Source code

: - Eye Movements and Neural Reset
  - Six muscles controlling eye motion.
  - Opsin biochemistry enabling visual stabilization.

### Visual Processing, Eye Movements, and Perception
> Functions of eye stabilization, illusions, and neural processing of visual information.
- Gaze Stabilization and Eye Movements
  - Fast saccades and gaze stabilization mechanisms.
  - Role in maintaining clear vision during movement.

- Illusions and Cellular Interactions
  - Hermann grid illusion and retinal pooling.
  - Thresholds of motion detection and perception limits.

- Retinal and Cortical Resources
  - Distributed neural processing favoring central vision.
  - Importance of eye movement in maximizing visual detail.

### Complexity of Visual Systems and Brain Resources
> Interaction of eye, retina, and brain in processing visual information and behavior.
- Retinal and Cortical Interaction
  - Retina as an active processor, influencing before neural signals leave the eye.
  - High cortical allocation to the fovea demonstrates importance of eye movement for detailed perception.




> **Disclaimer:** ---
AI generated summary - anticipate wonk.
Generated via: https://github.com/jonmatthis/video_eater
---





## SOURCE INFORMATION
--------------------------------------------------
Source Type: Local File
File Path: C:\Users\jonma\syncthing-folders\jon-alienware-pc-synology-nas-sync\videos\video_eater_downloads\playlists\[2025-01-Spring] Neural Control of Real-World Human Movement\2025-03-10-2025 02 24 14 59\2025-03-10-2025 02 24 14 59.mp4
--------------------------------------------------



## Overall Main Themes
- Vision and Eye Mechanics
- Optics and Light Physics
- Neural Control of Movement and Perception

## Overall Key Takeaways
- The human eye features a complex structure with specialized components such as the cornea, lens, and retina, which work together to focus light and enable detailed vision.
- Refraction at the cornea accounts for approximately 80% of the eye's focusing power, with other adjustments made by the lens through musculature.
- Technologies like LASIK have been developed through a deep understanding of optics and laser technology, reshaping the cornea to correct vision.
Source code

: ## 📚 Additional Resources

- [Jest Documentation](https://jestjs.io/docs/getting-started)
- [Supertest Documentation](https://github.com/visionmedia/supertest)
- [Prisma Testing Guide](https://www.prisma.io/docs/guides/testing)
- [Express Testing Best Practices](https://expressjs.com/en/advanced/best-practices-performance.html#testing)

....................

**Problem statement:** Output exactly the line containing "## 📚 Additional Resources" together with every line after it, ending at the final line of the entries.

**Response for this exercise:**
: ## 📚 Additional Resources

- [Jest Documentation](https://jestjs.io/docs/getting-started)
- [Supertest Documentation](https://github.com/visionmedia/supertest)
- [Prisma Testing Guide](https://www.prisma.io/docs/guides/testing)
- [Express Testing Best Practices](https://expressjs.com/en/advanced/best-practices-performance.html#testing)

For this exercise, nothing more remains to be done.